La elección de Ryan Murphy como escritor de la serie (un tipo con la sutileza de un martillo hidráulico) no parecería lo más adecuado para llevar esta dimensión tan apagada y a la vez polivalente del asesino. Sin embargo, el mundo de Monster: The Jeffrey Dahmer Story está mucho más cerca del de Mindhunter, de David Fincher, alternando la paleta pastel de esos no-lugares, celdas y oficinas con los amarillos y rojos radiactivos de las pistas de los boliches gay.
Pero el logro también es, al menos en los terrenos del retrato del asesino, escritural.

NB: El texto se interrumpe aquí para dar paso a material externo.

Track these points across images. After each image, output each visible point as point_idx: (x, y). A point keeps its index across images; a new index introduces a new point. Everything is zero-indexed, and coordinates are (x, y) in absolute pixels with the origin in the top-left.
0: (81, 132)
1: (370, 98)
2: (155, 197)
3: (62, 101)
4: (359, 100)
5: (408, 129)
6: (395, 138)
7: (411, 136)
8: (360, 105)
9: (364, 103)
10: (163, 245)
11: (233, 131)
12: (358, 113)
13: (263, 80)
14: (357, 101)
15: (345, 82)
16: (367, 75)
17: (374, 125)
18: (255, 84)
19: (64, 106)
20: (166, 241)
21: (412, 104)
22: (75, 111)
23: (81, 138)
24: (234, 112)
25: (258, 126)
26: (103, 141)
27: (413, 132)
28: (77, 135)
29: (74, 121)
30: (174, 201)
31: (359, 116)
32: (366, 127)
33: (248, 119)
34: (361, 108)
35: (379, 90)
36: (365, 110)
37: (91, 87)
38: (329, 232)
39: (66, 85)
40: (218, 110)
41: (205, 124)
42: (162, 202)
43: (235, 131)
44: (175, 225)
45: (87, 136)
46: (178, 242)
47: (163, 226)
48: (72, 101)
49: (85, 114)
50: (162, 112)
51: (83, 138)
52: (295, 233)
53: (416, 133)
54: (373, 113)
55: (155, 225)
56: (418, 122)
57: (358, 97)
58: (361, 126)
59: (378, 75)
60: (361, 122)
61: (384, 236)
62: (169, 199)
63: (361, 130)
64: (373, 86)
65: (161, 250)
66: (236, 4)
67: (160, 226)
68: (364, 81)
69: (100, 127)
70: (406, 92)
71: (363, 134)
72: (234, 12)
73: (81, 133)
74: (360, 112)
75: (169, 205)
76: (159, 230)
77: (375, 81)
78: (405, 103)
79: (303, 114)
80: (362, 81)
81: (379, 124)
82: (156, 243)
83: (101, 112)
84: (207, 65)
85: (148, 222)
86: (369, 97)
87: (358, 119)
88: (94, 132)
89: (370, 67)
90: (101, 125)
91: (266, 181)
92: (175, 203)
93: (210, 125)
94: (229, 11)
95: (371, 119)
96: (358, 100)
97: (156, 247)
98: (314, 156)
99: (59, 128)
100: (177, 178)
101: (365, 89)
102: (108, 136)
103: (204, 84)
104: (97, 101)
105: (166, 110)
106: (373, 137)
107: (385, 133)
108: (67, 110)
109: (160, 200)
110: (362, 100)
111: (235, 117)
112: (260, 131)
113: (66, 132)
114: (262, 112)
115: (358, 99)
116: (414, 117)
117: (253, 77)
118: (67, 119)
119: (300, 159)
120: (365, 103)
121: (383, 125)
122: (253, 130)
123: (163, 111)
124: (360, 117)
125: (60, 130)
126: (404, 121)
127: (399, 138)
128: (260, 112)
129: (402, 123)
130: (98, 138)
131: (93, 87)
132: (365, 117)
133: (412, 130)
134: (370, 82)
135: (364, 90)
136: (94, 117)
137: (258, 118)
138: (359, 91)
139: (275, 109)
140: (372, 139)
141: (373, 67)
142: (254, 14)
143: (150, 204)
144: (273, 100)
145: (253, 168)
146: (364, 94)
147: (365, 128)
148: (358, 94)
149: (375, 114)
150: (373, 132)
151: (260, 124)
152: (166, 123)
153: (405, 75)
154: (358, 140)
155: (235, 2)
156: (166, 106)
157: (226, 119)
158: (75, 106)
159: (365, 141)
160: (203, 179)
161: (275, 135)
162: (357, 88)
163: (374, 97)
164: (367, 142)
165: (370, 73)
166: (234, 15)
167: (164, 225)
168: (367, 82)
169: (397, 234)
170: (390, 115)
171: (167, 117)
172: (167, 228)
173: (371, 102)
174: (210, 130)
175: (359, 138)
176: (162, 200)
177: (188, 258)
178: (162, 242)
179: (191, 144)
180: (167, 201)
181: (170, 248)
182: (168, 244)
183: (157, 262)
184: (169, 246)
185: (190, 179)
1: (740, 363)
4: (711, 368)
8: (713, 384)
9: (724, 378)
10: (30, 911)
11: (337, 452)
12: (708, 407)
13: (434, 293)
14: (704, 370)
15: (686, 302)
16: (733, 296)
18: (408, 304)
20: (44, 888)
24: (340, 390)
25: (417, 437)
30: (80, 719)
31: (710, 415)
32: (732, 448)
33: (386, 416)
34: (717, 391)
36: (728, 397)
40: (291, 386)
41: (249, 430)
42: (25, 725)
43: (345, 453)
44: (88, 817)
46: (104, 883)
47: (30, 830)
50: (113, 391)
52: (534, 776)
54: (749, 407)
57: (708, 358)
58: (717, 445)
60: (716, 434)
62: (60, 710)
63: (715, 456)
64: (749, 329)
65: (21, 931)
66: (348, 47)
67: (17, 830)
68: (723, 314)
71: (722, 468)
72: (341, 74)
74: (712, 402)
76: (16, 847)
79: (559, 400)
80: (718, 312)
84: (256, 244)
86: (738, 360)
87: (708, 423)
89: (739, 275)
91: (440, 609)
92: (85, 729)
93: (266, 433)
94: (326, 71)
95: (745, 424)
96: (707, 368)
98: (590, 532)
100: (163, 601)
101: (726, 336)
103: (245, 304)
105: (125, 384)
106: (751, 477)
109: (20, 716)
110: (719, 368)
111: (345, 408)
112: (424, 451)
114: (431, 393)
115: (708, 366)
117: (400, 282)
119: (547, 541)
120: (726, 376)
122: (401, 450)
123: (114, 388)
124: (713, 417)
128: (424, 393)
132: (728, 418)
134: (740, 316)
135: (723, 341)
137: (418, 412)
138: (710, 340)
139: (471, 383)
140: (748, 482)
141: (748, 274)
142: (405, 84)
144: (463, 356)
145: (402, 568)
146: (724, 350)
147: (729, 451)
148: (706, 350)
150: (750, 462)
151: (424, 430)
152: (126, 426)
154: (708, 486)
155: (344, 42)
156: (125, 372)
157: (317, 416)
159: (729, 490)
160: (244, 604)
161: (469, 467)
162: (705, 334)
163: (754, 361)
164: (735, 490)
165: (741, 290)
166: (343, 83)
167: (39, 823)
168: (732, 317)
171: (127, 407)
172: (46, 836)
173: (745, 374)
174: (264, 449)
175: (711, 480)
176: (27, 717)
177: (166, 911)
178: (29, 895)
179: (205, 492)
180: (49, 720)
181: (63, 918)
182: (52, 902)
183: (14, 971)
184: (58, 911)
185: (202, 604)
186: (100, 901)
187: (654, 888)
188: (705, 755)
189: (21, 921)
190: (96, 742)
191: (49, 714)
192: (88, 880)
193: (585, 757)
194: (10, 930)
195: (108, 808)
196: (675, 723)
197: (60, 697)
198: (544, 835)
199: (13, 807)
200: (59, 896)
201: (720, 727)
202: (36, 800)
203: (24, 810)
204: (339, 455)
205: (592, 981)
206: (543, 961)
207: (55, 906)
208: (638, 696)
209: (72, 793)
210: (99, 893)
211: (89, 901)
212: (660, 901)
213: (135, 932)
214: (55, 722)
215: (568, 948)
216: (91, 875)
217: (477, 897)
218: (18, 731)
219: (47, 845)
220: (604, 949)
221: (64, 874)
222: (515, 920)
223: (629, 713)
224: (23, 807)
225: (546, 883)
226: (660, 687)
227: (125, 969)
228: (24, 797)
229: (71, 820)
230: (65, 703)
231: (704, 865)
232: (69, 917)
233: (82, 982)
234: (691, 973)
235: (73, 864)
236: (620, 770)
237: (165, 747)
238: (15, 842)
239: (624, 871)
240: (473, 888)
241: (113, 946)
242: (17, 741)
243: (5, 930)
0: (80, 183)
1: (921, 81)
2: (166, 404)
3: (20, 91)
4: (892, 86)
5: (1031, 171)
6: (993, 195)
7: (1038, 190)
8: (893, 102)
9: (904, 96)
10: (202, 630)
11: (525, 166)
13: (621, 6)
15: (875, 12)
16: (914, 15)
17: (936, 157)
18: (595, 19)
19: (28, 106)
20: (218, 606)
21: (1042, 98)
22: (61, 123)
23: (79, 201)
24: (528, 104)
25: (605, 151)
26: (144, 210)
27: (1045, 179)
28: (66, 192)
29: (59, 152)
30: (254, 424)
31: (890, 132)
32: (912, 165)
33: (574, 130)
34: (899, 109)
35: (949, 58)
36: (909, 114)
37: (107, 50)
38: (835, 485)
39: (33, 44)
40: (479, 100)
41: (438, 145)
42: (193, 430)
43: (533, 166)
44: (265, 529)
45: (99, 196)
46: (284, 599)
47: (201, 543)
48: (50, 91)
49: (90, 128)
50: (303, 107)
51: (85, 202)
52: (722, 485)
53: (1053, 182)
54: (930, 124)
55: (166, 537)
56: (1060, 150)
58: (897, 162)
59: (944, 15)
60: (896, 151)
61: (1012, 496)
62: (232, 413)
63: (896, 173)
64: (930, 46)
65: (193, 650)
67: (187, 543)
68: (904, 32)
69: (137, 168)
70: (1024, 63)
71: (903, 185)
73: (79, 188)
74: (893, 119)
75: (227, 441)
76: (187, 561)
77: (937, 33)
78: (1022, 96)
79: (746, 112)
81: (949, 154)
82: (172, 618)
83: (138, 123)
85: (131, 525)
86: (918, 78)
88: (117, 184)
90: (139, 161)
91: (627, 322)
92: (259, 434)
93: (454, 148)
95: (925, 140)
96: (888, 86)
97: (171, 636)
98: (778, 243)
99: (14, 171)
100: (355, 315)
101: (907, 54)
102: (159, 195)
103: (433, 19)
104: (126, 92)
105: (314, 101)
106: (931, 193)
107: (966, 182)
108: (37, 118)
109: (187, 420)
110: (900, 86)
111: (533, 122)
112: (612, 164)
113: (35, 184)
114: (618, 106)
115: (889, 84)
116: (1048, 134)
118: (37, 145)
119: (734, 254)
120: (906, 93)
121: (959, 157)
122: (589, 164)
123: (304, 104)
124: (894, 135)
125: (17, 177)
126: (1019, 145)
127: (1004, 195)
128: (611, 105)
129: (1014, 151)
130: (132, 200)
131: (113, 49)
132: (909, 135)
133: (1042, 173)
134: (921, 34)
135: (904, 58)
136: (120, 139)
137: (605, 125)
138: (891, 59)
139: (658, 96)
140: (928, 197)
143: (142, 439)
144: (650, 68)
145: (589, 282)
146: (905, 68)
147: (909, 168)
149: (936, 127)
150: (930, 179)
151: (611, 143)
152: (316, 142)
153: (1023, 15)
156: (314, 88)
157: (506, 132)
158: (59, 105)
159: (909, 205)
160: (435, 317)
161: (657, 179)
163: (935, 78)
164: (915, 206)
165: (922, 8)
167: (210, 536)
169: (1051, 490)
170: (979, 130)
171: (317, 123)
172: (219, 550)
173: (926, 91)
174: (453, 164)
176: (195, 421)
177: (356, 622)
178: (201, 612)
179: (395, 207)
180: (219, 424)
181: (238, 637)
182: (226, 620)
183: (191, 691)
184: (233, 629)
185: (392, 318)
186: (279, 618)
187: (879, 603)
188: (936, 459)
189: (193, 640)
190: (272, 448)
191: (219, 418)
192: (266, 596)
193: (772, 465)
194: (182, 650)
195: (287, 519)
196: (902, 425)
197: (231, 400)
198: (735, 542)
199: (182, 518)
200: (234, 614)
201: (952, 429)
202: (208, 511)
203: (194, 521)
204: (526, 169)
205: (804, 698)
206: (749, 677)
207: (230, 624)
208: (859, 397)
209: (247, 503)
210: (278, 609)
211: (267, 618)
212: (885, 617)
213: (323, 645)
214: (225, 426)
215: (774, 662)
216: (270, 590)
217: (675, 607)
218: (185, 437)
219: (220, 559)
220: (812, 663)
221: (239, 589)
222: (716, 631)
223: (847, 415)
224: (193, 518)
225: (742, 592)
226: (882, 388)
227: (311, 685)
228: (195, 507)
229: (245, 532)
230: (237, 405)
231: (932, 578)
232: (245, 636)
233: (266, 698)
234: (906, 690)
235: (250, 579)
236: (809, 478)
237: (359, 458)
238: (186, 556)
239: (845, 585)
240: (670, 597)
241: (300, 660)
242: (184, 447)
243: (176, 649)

El estilo caleidoscópico de distintos momentos de Dahmer potencia esta idea de una mente y una obsesión con las cartas ya echadas desde temprano. La idea de una compulsión que, más que evolucionar, se pule, como la estatua final que aguarda al escultor en el bloque de granito.
Así, contra todos los pronósticos, el gran problema de Jeffrey Dahmer no proviene de las terrajadas narrativas y cuasi operísticas en las que suele incurrir Murphy, sino en sus buenas intenciones. Quizás anticipándose a la discutible moral que envuelve a las series true crime, Monster quiere ser mucho más que una serie de explotación. Para llegar a ello, opta por una lectura historiográfica sensata: muchos errores de investigación se debieron a prejuicios vinculados con la extracción racial de las víctimas y a su orientación sexual. En la serie, los policías, más que ser abiertamente homófobos, prefieren que en sus investigaciones los gays resuelvan las cosas entre ellos, creando el punto ciego perfecto para que Dahmer siga en su matanza. Incluso la hipótesis podría ir unos pasos más allá: desde sus primeras tribulaciones morales Dahmer quería hablar de lo que le pasaba, pero la mayoría de sus allegados percibía en su intento de sinceramiento algo gay a lo que era mejor no darle cabida. En el miedo a la erupción de lo homosexual se tapó con cemento la boca del volcán, preparando así las cosas para estallar en mil pedazos.
Pero Murphy quiere ir un paso más allá, a veces optando por el estilo coral, socioanalítico y sistémico de David Simon. Así, le dedica más de un capítulo a una de las víctimas de Dahmer, al igual que a la vecina del asesino, sobre quien cae casi el último acto de la serie.
Más allá de la nobleza moral de estas decisiones, el principal problema de esto es que la total opacidad del personaje entra en contradicción con la transparencia radical con que se desmonta lo social. Se genera de esta forma un conflicto entre el antipsicologismo del protagonista y una especie de sociologismo didáctico que funciona a la perfección en The Wire, pero que en esta serie por momentos no hace más que estirar y sobreexplicar lo que vemos. A veces lo más profundo se encuentra en la superficie.
Dahmer (Monster: The Jeffrey Dahmer Story). De Ian Brennan y Ryan Murphy. Estados Unidos, 2022. Netflix.